Filter the entries below, keeping every line that contains the string "disambiguationData".

# START OF LISTED ENTRIES

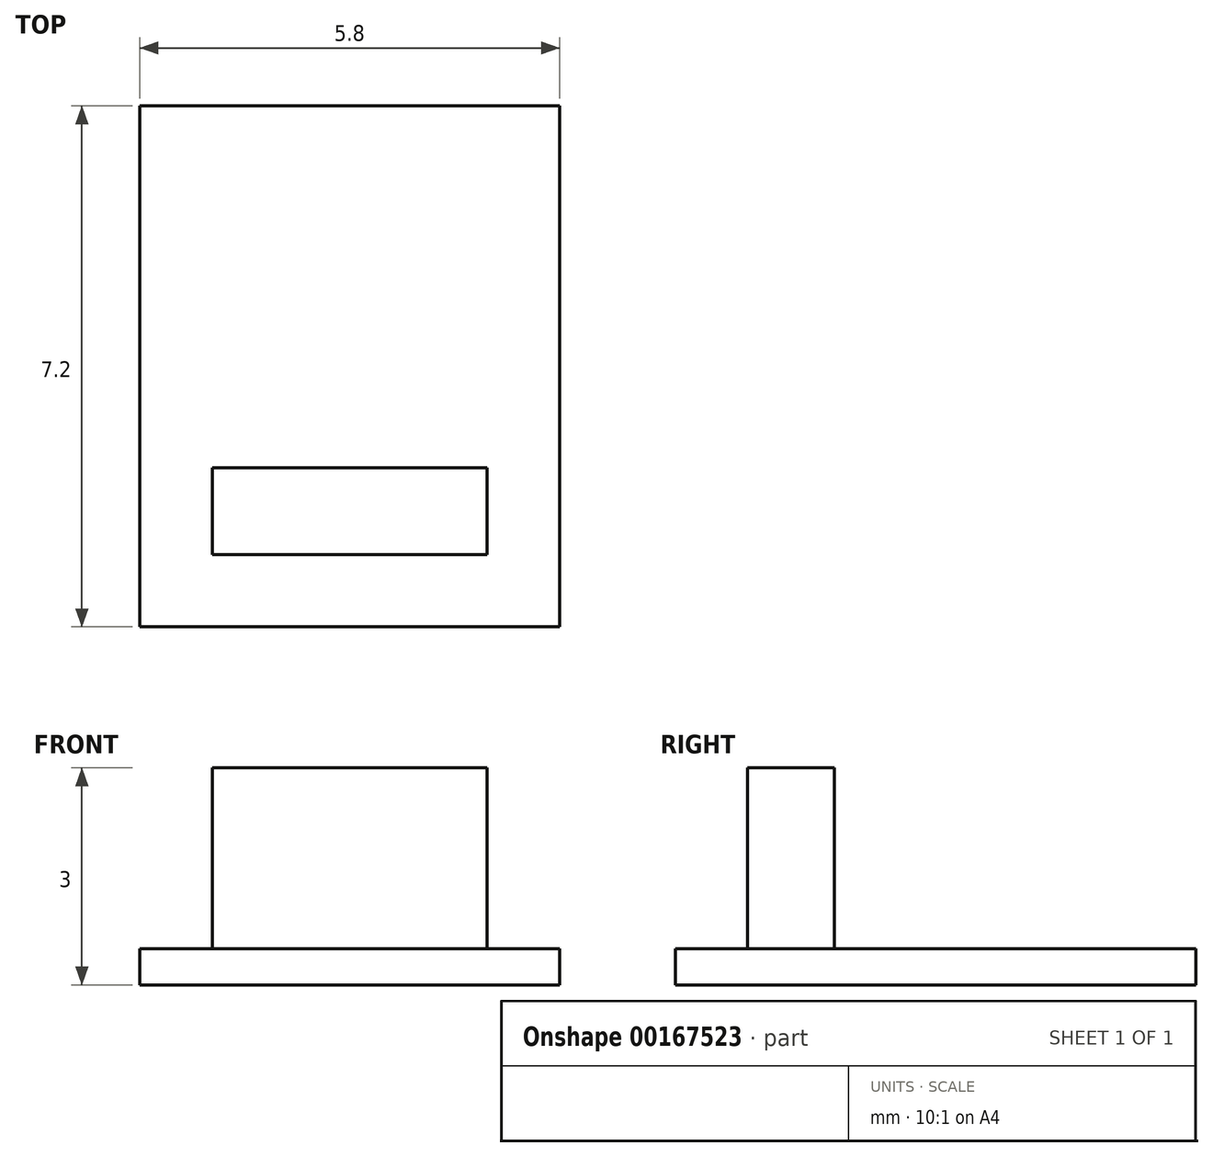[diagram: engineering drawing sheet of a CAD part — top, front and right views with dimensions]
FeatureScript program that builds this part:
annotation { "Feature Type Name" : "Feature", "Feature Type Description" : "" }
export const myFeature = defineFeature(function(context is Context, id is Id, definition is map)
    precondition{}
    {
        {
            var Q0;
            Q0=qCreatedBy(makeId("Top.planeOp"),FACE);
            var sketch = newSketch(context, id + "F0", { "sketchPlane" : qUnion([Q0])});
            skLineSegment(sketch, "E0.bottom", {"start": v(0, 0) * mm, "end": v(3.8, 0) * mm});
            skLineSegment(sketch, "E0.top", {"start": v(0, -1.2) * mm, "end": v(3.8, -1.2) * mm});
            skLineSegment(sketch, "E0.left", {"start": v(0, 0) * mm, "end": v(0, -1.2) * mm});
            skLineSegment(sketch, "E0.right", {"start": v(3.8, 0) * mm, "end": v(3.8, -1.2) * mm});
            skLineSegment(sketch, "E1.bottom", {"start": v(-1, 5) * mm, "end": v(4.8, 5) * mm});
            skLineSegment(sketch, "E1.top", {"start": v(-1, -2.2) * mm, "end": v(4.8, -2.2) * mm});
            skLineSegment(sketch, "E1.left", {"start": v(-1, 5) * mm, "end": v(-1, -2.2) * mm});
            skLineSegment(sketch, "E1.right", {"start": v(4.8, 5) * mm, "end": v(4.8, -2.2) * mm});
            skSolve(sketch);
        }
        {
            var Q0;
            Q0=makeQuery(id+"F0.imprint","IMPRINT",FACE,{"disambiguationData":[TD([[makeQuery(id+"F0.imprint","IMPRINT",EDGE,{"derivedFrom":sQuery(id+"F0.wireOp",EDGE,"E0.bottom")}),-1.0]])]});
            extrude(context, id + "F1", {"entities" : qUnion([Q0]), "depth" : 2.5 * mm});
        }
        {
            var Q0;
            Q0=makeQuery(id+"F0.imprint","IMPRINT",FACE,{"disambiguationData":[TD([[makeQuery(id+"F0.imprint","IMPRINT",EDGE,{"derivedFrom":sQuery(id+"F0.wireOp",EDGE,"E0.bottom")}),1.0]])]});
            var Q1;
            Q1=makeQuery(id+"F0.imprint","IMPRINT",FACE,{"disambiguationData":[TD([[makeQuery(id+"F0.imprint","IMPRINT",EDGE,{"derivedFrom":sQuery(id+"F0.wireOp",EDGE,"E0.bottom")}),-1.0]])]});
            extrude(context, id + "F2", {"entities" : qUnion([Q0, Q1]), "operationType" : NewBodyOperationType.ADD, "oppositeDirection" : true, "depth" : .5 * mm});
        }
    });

# END OF LISTED ENTRIES

THE RESULT:
            Q0=makeQuery(id+"F0.imprint","IMPRINT",FACE,{"disambiguationData":[TD([[makeQuery(id+"F0.imprint","IMPRINT",EDGE,{"derivedFrom":sQuery(id+"F0.wireOp",EDGE,"E0.bottom")}),-1.0]])]});
            Q0=makeQuery(id+"F0.imprint","IMPRINT",FACE,{"disambiguationData":[TD([[makeQuery(id+"F0.imprint","IMPRINT",EDGE,{"derivedFrom":sQuery(id+"F0.wireOp",EDGE,"E0.bottom")}),1.0]])]});
            Q1=makeQuery(id+"F0.imprint","IMPRINT",FACE,{"disambiguationData":[TD([[makeQuery(id+"F0.imprint","IMPRINT",EDGE,{"derivedFrom":sQuery(id+"F0.wireOp",EDGE,"E0.bottom")}),-1.0]])]});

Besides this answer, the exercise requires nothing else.